An attack on an Istanbul nightclub which killed at least 39 people on Sunday was carried out by a single gunman. Turkish Interior Minister Suleyman Soylu said.
A police manhunt was underway after the gunman shot his way into the Reina nightclub at around 1:15 a.m. (2215 GMT), just over an hour into the new year, killing a police officer and a civilian as he entered before opening fire at random inside.
At least 39 people were killed during the attack, many of them foreigners, at the nightclub packed with New Year’s revelers.
According to the information we received from the police, there was one gunman. There weren't multiple gunmen.
“According to the information we received from the police, there was one gunman. There weren’t multiple gunmen. He was wearing a coat and trousers. He went inside as he opened fire around and we were informed that he was wearing different clothes inside and he tried to get out. Our police forces continue to assess this information,” Soylu said.
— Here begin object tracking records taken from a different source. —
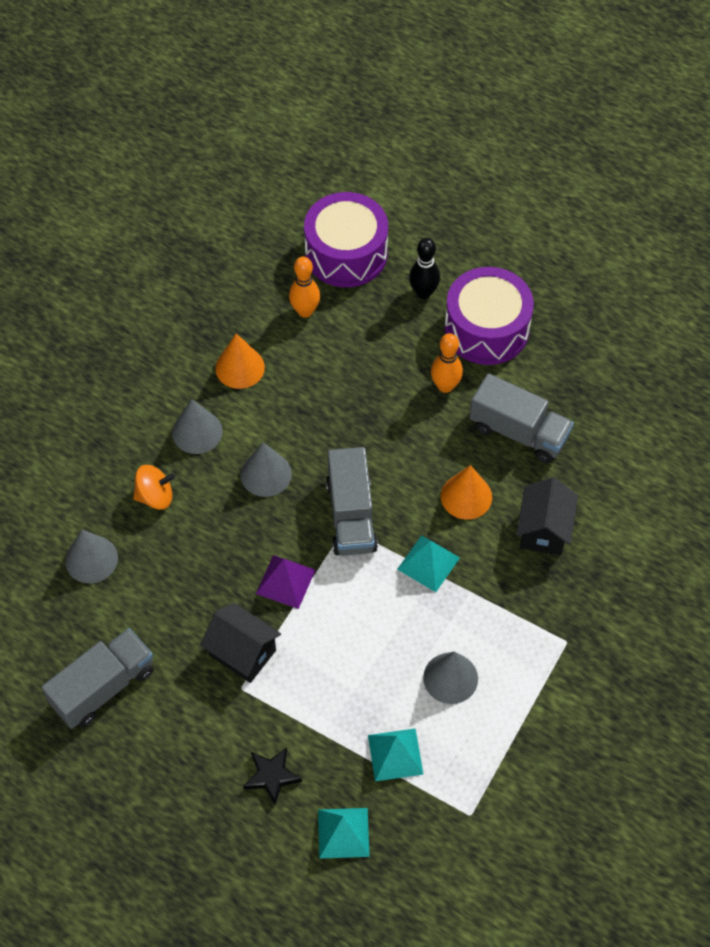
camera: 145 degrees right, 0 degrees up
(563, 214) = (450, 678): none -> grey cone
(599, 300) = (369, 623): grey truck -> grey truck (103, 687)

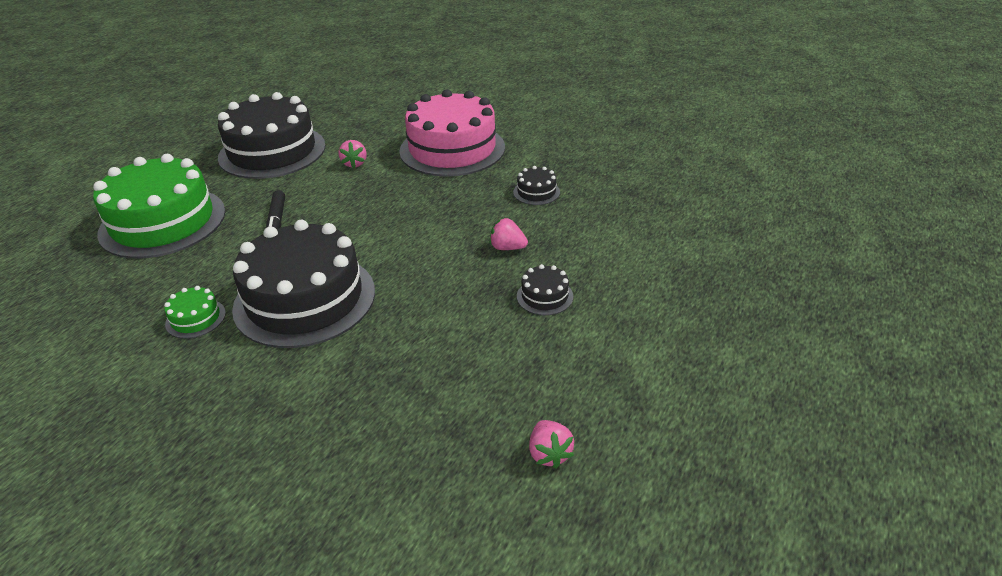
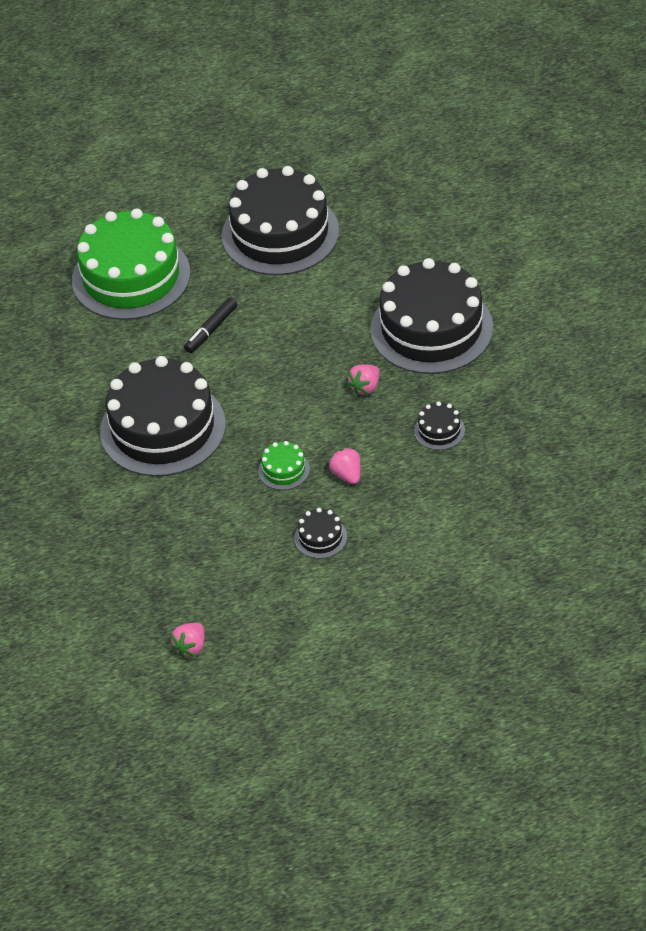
camera: 45 degrees right, 10 degrees up
(195, 318) = (82, 398): green cake -> green cake (284, 470)
(354, 163) = (331, 295): pink strawberry -> pink strawberry (365, 387)
(452, 149) = (431, 328): pink cake -> black cake

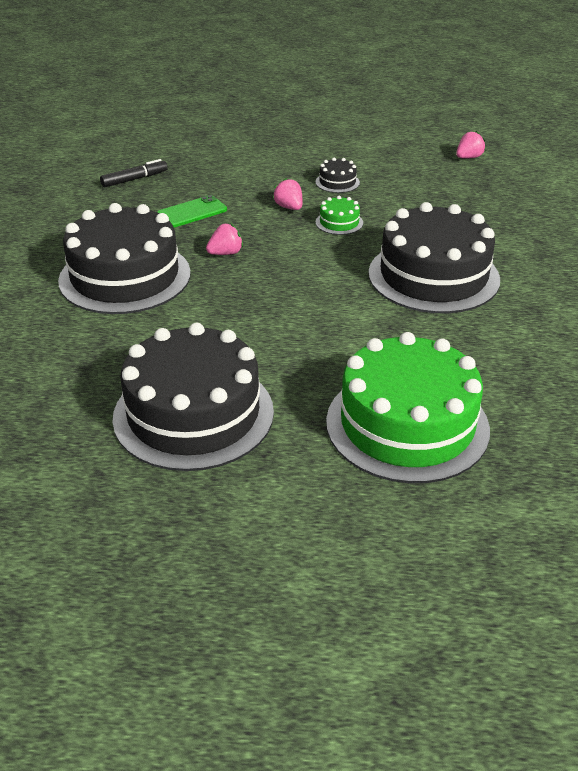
camera: 160 degrees left, 10 degrees down
(211, 330) = (340, 339): black marker -> black marker (134, 179)
(347, 475) = (289, 207): pink strawberry -> pink strawberry turned 150 degrees clockwise
(439, 430) = (192, 212): black cake -> green phone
“Bullets were raining down on innocent people in a very cruel and merciless way,” he said. “These are people who were there to celebrate New Year’s and have fun. This is a terror attack.” said Vasip Sahin, Istanbul Governor.
Eyewitness accounts suggest at least one attacker was wearing a Santa Claus costume, wielding a Kalashnikov and speaking Arabic.
Earlier in the day Soylu announced that 15 or 16 of those killed were foreigners but that only 21 of the bodies had so far been identified. He said 69 people were in hospital, four of them in a critical condition.
The attack again shook Turkey as it tries to recover from a failed July coup and a series of deadly bombings in cities including Istanbul and the capital Ankara, some blamed on Islamic State and others claimed by Kurdish militants.
The club, one of Istanbul’s most iconic that is popular with locals and foreigners alike, overlooks the Bosphorus Strait separating Europe and Asia in the city’s cosmopolitan Ortakoy district.
Turkey attack survivor: There were bodies on the floor https://t.co/8Rp9ECHBQb— BBC News (World) (@BBCWorld) January 1, 2017
Around 500 to 600 people were thought to have been inside when the gunman opened fire, broadcaster CNN Turk said. Some jumped into the waters of the Bosphorus to save themselves and were rescued by police.